Brute force — DFS/BFS flood fill, O(n²) time
Iterate over unvisited cities; from each, DFS across the adjacency matrix marking everything reachable, incrementing a province counter per new flood. Perfectly valid and O(n²) since the matrix has n² entries. Union-find is the more composable answer and the one this topic is about.
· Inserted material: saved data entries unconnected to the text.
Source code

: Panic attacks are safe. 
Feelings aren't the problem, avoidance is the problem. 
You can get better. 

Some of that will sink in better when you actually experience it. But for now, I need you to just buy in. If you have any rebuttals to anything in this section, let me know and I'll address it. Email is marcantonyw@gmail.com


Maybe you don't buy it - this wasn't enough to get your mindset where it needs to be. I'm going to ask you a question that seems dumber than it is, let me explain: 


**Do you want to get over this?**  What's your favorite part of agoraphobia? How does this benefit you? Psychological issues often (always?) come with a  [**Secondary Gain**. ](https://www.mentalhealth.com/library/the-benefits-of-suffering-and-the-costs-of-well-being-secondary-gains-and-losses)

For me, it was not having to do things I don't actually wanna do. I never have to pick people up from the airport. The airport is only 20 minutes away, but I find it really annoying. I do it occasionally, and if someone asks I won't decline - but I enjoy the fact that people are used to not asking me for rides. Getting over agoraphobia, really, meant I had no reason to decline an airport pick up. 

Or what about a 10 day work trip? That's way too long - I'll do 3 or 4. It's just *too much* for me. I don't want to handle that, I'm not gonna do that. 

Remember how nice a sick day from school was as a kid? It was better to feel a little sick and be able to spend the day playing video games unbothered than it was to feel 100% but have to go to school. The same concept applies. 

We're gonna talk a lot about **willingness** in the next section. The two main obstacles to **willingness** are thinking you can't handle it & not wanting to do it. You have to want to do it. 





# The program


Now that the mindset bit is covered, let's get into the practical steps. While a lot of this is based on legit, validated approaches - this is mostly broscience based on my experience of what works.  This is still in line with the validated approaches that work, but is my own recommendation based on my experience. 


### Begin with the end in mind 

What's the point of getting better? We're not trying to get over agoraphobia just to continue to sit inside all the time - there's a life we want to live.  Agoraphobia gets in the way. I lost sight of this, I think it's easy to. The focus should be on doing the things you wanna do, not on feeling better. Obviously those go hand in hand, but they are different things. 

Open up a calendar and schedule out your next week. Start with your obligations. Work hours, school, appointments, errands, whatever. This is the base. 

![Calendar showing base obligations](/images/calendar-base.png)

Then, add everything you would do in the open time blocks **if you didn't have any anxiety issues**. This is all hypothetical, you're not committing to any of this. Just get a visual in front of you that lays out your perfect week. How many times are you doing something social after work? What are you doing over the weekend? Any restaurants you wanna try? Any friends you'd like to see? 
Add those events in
Optimal — union-find, O(n² · α(n)) time, O(n) space
Union every connected pair, then count distinct roots. Below is the reusable DSU class used throughout this topic — both optimizations, a live component count, and a connected helper.
class DSU {
int[] parent, rank;
int count; // number of disjoint sets
DSU(int n) {
parent = new int[n];
rank = new int[n];
count = n;
for (int i = 0; i < n; i++) parent[i] = i;
}
int find(int x) { // path compression
if (parent[x] != x) parent[x] = find(parent[x]);
return parent[x];
}
boolean union(int a, int b) { // union by rank
int ra = find(a), rb = find(b);
if (ra == rb) return false; // already in same set
if (rank[ra] < rank[rb]) { int t = ra; ra = rb; rb = t; }
parent[rb] = ra;
if (rank[ra] == rank[rb]) rank[ra]++;
count--; // one fewer set after a merge
return true;
}
boolean connected(int a, int b) { return find(a) == find(b); }
}
public int findCircleNum(int[][] isConnected) {
int n = isConnected.length;
DSU dsu = new DSU(n);
for (int i = 0; i < n; i++)
for (int j = i + 1; j < n; j++) // upper triangle is enough
if (isConnected[i][j] == 1) dsu.union(i, j);
return dsu.count; // distinct sets = provinces
}Maintaining count in the DSU (decrement on every real merge) means the answer is O(1) at the end — no final pass to count roots. We scan only the upper triangle because the matrix is symmetric.